▶ _WORK REQUIRED_:
Rewrite as a numbered list the lines from the one with "scă? El a rămas" through the one with "şi degrabă. Dacă", both included, leaving out any blank lines.

▶ _SUPPLIED DATA_:
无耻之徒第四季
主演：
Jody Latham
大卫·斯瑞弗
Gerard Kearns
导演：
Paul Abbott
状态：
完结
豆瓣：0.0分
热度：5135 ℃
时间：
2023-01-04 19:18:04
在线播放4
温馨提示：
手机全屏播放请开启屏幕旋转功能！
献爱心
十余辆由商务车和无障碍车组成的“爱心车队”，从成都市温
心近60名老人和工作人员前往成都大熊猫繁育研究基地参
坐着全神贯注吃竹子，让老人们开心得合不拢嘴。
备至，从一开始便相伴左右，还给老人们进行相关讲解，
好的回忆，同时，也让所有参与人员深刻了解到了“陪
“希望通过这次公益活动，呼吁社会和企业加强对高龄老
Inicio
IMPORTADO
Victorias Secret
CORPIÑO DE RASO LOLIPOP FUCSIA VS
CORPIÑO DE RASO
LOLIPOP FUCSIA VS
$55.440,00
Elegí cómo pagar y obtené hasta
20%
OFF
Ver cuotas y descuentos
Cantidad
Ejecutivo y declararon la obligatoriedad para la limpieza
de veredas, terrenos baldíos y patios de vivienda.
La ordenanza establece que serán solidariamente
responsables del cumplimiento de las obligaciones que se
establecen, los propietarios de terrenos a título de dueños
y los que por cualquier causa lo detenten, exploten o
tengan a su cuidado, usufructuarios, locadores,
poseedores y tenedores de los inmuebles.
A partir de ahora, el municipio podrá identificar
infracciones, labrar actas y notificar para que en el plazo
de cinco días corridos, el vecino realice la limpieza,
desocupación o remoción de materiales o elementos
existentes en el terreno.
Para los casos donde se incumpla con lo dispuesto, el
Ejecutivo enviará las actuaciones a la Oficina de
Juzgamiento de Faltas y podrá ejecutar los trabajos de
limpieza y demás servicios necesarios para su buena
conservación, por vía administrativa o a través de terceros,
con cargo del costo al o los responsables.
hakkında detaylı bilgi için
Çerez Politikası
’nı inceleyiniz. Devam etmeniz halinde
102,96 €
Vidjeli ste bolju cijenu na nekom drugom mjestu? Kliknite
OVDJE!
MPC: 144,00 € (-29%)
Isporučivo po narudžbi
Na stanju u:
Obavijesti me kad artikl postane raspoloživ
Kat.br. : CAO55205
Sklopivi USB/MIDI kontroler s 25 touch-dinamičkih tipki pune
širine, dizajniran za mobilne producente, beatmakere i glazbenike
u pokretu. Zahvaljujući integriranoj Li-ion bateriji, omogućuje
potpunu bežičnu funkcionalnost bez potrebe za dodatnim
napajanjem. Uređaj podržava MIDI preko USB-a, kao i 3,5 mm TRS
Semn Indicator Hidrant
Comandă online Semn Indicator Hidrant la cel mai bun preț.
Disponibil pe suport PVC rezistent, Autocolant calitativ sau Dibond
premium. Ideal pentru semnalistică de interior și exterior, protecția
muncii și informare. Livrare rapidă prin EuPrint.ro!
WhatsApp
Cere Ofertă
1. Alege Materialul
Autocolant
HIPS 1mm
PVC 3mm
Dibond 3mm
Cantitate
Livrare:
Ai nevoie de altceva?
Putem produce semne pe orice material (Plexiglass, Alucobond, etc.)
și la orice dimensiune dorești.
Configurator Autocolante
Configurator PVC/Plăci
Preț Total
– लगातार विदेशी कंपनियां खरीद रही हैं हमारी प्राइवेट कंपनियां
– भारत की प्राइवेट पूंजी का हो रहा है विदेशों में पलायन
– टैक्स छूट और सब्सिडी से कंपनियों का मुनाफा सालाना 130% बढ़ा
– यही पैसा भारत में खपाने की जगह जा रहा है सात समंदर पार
==
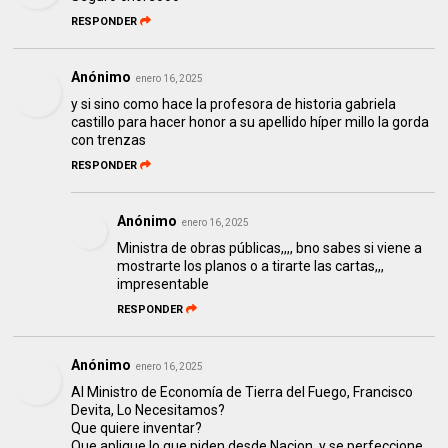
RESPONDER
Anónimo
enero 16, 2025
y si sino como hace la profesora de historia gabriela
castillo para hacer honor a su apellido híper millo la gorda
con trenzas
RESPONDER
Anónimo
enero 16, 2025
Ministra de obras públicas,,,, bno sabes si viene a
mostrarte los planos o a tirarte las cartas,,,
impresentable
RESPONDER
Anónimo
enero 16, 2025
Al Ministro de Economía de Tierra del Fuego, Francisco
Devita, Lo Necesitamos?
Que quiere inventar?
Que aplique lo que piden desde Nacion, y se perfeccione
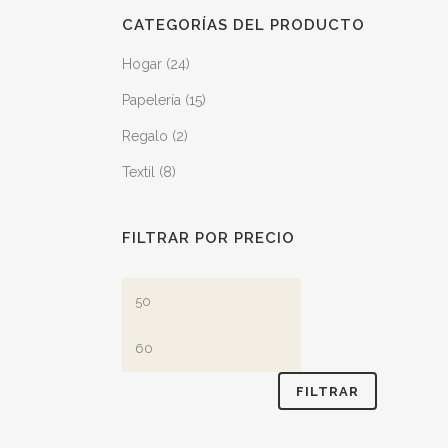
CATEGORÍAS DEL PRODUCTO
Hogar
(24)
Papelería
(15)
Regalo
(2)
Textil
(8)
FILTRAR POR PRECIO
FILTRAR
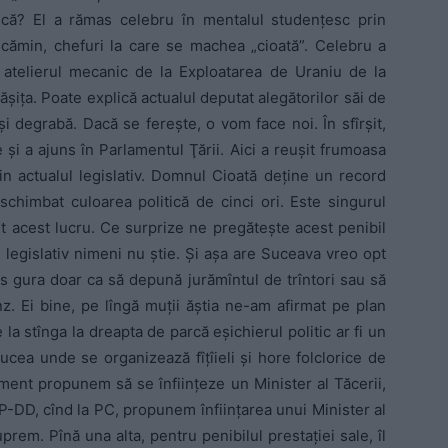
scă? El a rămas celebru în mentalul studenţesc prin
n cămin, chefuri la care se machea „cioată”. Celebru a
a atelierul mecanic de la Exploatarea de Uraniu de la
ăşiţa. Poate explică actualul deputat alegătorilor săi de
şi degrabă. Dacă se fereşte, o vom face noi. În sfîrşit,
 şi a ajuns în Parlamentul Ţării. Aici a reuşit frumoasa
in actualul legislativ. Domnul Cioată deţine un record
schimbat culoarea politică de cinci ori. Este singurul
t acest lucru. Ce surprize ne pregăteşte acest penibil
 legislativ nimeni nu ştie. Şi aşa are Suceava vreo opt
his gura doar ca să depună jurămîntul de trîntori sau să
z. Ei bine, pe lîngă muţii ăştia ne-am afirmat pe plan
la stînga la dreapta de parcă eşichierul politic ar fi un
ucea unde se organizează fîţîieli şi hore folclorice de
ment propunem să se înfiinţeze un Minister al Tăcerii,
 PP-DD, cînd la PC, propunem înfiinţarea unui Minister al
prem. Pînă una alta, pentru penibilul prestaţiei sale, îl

▶ _COMPLETED EXERCISE_:
1. scă? El a rămas celebru în mentalul studenţesc prin
2. n cămin, chefuri la care se machea „cioată”. Celebru a
3. a atelierul mecanic de la Exploatarea de Uraniu de la
4. ăşiţa. Poate explică actualul deputat alegătorilor săi de
5. şi degrabă. Dacă se fereşte, o vom face noi. În sfîrşit,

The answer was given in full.